* **WORK ITEM**: According to the essay on ranking and listing below, in what year was the book by Goetz Aly and Karl-Heinz Roth, Die restlose Erfassung, published?

───── TEXT SHOWN

Critique of Ranking and Listing
Exchange with Kenneth C. Werbin
Geert Lovink, nettime
Since the early nineties I have been engaged in email-based
mailinglists. In the beginning it was a tool for to communicate and
exchange texts and arguments with a growing group of people. I hesitate
to use the word community as I never saw lists as safe areas for
identity building but as arenas of contestation. To me, email lists
were primarily discursive machines, essential in the making of a
networked digital public domain. As it happens things started to get
complicated. Group psychology kicked in, there was 'symbolic capital'
created and people's time and emotions had to be rewarded. Five or so
years ago the study of list cultures emerged. These were not technical,
even though many complained about the technical limitations of list
software such as Majordomo, Listserv and Mailman. It was the limited
complexity of the dialogues, the lack of overview one gets of threaded
discussions that irritated common users who had no emotional investment
in the project.
Even though I had a particular interest in contemporary studies of
German fascism, I never made the link between electronic mailing lists
and the bureaucratic efforts of Eichmann's assistants to list Jews,
gypsies and others. The computer aspect of listing deportees had been
described by Goetz Aly and Karl-Heinz Roth in their brief but excellent
1984 book Die restlose Erfassung (The Nazi Census), which, at the time,
made a big impact on me. As Michael Kater writes in his review (1),
order is the premise of destruction. We all somehow know that Ordnung
by punchcard prepared the path to Auschwitz. But to read all the
details, and then remember, and implement its consequences in everyday
politics is something else. In particular if you've made computing your
passion and profession, as happened to me. Edwin Black's IBM and the
Holocaust from 2001 provided us with the complete history. Far more
detailed, it fails the analytic clarity of Aly and Roth, and political
engagement, as this booklet was part of a poltical campaign against
organizing a census in West-Germany. The collective memory of why
authorities gather data of entire populations, back then, and a broad
resistance was still alive, back then — and vanished so rapidly,
particularly after 911. The resistance in 1970 against a census in the
Netherlands is one of the first campaigns that I remember. My parents,
and in particular my mother refused categorically and explained the
protest to me. The burning of Amsterdam's population register was one
of the many heroic acts of the Dutch resistance that I grew up with.

──────────
───── SUPPLIED INFORMATION

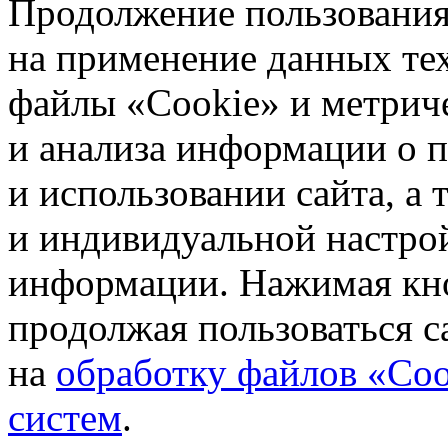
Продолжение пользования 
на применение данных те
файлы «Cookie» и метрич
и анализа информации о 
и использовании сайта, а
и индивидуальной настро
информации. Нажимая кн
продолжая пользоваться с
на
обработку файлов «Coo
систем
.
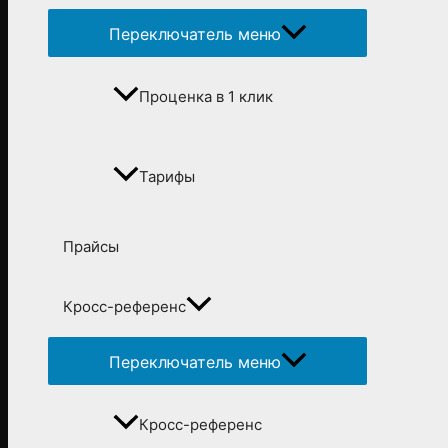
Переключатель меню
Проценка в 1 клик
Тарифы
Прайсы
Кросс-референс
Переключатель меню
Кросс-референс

──────────

* **OUTPUT OF THE EXERCISE**: 1984